• **Questions to answer**:
1 – Reproduce the stretch of the essay on marine steam power from "Now that I’ve" through "all of this.".
2 – Answer these from the essay on marine steam power:
(a) What is the name of the steam launch the couple takes out?
(b) What kind of ship's engine room were they in while it was under steam and under way?
(c) How many times have they attended the Antique Marine Engine Exposition in six years?
3 – Write what comes next in the essay on marine steam power, starting after its final sentence.

• **Text**:

-------------------------

As the granddaughter of generations of farmers on one side of
the family, and the granddaughter of a gas and steam engine
enthusiast on the other side, I grew up knowing a little something
(notice I said a little, but at least I knew that much) about farm
power of yesteryear. However, I knew next to nothing-well,
let’s face it, I knew nothing-about how engines were once used
in non-agricultural (i.e. marine) applications.
Now that I’ve got a husband with a burning interest in
marine power, and particularly marine steam power, I’m learning
more about it myself, and finding it a fascinating subject all
around. I’m not embarrassed to ask him stupid questions
whenever we’re out in our steam launch Reciproca, or
whenever he’s got its engine torn apart for ‘tweaking,’
like ‘What’s that gauge telling us? Why is that important?
Why’s it making that little whistling noise? Where’s the
water come from? Where’s it go? If you fall overboard and
drown, how do I get back to shore?’ You know, the basics. And
he never hesitates to try and teach me more about all of this.
We’ve been to boat meets, toured steamboats and steam-powered
ships, been in the engine room of a Liberty ship while it was under
steam and under way-all great places to learn.
I have to say, however, that of all the places we’ve been in
this quest for knowledge, few compare with the great times I’ve
had attending the Antique Marine Engine Exposition at Mystic
Seaport. In six years, we’ve been to this show three times, and
I enjoy it more each time.

-------------------------

[Collection entries]
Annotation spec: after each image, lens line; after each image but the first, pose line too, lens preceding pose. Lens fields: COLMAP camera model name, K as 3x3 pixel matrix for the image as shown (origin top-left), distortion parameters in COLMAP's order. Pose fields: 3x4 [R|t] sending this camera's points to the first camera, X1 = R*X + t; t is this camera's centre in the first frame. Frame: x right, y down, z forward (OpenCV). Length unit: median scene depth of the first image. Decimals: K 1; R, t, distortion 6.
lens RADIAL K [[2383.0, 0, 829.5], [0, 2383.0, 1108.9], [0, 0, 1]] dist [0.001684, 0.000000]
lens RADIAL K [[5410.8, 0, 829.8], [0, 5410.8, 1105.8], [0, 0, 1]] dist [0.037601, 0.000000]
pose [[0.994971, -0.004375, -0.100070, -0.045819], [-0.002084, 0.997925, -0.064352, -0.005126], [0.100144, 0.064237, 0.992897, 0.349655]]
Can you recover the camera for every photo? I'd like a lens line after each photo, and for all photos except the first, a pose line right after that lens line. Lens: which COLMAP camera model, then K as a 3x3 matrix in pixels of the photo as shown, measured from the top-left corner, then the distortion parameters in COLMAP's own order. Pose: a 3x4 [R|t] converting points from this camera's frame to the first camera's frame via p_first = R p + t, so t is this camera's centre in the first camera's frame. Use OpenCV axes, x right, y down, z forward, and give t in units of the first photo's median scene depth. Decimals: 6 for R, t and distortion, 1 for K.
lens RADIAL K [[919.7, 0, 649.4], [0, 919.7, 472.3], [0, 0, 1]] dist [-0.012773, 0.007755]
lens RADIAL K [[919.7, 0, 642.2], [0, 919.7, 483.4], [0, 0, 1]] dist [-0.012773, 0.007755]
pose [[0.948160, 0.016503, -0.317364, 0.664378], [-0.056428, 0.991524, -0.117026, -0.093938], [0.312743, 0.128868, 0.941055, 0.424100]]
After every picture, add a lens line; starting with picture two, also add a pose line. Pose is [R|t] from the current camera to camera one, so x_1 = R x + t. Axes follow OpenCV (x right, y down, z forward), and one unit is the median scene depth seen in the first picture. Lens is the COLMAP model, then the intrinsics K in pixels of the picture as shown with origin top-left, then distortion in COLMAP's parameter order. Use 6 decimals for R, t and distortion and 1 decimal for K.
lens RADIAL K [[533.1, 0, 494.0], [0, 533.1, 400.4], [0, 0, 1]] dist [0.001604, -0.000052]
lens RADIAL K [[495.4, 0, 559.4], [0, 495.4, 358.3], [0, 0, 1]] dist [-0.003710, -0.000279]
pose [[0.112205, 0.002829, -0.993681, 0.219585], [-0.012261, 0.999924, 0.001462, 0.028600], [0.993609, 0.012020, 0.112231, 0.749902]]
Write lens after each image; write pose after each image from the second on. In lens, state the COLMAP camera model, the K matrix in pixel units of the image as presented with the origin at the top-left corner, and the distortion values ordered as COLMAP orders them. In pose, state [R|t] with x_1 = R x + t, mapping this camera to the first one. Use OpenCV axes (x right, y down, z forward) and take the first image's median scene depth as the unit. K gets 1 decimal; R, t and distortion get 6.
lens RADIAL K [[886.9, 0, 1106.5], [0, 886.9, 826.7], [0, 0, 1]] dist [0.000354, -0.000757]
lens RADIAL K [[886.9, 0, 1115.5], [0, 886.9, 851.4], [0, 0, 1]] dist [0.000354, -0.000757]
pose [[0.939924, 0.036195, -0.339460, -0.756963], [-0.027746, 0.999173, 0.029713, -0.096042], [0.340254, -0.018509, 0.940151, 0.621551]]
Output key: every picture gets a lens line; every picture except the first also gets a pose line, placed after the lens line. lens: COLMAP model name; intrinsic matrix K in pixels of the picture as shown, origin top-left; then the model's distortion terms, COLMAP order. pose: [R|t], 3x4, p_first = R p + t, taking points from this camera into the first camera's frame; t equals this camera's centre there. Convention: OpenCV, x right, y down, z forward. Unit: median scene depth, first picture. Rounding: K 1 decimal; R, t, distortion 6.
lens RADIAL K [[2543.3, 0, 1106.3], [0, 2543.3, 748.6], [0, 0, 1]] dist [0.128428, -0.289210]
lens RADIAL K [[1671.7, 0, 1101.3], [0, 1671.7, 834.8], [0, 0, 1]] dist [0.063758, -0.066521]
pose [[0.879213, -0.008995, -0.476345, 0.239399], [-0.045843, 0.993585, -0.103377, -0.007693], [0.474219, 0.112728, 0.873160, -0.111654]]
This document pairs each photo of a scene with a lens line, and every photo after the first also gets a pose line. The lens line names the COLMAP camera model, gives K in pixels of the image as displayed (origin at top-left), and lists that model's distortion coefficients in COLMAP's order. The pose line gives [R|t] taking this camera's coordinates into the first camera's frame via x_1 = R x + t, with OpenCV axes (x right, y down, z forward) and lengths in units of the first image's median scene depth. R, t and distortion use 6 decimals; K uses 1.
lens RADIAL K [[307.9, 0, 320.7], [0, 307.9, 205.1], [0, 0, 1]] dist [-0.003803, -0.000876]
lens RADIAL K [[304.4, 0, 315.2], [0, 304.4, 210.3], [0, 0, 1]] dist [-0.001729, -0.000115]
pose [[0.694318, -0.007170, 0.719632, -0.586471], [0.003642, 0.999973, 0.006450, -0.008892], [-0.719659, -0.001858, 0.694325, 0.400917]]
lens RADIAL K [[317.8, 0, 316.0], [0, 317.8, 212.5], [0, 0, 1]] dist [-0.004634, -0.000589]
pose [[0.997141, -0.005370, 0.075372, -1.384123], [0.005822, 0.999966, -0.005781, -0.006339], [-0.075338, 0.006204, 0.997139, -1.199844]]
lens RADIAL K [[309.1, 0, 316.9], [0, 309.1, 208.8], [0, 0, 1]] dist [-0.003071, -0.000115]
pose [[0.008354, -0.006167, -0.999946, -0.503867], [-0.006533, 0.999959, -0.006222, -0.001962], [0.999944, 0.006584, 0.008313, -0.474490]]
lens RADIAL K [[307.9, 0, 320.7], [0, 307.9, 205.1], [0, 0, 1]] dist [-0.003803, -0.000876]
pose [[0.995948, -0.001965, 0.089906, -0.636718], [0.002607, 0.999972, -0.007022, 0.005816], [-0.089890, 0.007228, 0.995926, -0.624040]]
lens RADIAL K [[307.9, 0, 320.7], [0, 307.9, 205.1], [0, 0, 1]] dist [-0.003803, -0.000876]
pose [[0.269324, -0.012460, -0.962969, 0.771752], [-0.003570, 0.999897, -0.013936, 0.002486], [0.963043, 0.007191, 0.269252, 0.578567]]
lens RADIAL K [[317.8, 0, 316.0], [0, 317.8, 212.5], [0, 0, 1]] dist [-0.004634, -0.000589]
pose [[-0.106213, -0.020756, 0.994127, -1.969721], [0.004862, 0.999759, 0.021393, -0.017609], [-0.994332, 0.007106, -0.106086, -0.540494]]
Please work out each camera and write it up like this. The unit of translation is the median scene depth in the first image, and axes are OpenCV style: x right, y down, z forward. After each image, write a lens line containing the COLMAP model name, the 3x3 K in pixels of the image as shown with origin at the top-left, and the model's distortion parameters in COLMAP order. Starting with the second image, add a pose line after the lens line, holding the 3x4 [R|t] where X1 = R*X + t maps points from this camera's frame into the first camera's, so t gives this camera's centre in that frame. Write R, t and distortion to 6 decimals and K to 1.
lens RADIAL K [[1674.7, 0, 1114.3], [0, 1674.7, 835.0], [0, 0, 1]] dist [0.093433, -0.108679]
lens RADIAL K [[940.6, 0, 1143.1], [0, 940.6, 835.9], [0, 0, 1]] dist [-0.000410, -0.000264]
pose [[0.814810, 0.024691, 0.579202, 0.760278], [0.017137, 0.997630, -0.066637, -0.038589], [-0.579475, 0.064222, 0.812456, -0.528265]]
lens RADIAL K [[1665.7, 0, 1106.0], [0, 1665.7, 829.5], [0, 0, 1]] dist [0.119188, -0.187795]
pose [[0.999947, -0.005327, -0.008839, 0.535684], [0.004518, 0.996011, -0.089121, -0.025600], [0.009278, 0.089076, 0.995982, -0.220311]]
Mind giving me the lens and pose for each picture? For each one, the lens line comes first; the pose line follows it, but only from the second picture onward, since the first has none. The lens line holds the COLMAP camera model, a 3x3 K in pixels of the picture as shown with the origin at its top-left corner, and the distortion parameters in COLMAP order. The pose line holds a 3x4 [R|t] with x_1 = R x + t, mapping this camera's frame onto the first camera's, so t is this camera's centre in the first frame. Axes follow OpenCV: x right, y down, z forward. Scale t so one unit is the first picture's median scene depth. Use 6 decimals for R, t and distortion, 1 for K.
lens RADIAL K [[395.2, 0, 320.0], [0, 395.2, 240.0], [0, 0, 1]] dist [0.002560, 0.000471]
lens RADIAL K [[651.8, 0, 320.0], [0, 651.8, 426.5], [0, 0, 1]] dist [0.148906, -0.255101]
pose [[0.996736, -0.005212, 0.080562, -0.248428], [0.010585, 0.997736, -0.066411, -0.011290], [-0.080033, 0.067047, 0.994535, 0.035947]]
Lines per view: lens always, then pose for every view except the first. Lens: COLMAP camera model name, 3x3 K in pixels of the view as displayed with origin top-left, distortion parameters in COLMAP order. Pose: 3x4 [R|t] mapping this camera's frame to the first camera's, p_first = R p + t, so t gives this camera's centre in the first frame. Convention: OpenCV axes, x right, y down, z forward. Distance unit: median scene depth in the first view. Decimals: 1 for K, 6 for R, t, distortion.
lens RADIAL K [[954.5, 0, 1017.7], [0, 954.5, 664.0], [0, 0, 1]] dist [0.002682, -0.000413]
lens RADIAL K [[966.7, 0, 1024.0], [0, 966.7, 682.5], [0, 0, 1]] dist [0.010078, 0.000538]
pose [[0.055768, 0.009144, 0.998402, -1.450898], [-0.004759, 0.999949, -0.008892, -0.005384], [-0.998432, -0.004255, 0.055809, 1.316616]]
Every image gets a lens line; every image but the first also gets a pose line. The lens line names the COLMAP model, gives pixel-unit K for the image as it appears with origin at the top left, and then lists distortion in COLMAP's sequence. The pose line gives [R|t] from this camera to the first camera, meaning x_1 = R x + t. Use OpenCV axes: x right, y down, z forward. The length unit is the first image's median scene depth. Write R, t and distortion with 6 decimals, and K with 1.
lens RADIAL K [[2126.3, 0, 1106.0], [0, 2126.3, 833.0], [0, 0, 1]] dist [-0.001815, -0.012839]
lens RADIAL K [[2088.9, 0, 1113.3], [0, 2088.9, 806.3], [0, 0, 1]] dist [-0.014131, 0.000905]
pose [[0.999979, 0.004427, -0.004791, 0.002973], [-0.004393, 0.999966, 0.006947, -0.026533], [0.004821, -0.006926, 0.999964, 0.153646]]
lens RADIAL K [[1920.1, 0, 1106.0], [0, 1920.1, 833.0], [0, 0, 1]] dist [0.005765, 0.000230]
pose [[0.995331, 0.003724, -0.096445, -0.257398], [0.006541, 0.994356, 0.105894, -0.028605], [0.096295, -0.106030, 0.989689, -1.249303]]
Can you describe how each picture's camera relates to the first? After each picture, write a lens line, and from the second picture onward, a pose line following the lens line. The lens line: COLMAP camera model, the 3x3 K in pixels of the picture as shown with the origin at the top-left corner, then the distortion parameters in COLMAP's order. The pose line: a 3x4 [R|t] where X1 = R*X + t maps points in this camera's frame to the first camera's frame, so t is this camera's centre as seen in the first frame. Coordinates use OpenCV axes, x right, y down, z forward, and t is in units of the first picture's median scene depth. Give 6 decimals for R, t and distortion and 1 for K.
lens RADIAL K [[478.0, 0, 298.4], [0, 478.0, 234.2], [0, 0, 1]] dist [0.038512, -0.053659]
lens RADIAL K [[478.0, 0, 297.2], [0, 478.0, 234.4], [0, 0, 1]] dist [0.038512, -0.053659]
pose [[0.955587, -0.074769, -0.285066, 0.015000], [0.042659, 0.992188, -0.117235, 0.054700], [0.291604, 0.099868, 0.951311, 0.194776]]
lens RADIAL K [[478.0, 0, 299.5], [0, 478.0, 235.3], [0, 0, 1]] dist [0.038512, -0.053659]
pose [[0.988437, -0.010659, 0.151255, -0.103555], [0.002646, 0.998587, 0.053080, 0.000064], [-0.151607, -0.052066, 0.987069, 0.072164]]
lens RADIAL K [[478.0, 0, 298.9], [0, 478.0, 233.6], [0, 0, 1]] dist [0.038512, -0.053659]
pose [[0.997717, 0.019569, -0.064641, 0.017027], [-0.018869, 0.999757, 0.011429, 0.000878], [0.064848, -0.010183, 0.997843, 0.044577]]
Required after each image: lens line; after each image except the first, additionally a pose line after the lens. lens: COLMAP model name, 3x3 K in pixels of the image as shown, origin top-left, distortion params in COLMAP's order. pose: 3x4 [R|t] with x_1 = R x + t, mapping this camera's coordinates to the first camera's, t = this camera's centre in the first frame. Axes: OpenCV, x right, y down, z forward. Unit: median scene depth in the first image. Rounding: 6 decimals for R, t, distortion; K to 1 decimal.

-------------------------

• **Answers given**:
1 –
Now that I’ve got a husband with a burning interest in
marine power, and particularly marine steam power, I’m learning
more about it myself, and finding it a fascinating subject all
around. I’m not embarrassed to ask him stupid questions
whenever we’re out in our steam launch Reciproca, or
whenever he’s got its engine torn apart for ‘tweaking,’
like ‘What’s that gauge telling us? Why is that important?
Why’s it making that little whistling noise? Where’s the
water come from? Where’s it go? If you fall overboard and
drown, how do I get back to shore?’ You know, the basics. And
he never hesitates to try and teach me more about all of this.

2 –
(a) Reciproca
(b) A Liberty ship
(c) Three times

3 –
Mystic Seaport, ‘The Museum of America and the Sea,’ is
a fascinating place to hold an engine show. The site is one of the
country’s foremost maritime museums, with countless exhibits
and activities taking place. There are sailing ships to board and
explore, demonstrations of old-time seafaring skills, sea chantey
sing-alongs, tales of sails and whales, planetarium shows about
navigating by the stars, exhibits of ship carvings, a gallery of
fine paintings of ships good and true, displays of small craft and
the engines that powered them… oh, it never ends! This is not to
mention the setting within which all of these things are presented:
a village filled with the authentic shops and structures of a
coastal settlement. Not a frou-frou seaside resort where the pretty
people promenade, mind you, but a real working seaport.
Doesn’t it sound great? And I haven’t even begun to
really tell you about the show yet! Well, let’s get on with
The show itself is held within the DuPont Preservation Shipyard
area of the museum. Here you can see stacks of wood being seasoned
for use in building and maintaining the ships on display, learn
about shipbuilding techniques, and see some of the tools and
equipment used in that trade. We even saw a ship under
construction: a full-scale replica of the Amistad, the
vessel which played a role in a landmark case involving the slave
trade in early American history (see the movie of the same name!).
She’s sailed off by now to New York City, for a Tall Ships
event in July.
The 1999 Antique Marine Engine Expo, the 8th annual, took place
August 21 and 22 and was a grand success. Seventy-nine exhibitors
traveled from eleven different states and Canada, bringing with
them 185 separate engines, powered by the gamut of steam, gasoline,
diesel, kerosene, oil, alcohol, propane, butane, and electric.
There were 62 inboards (ten installed in boats), and 73
Thirty-four models were on display, many operating on the steam,
compressed air, and electricity provided by the museum.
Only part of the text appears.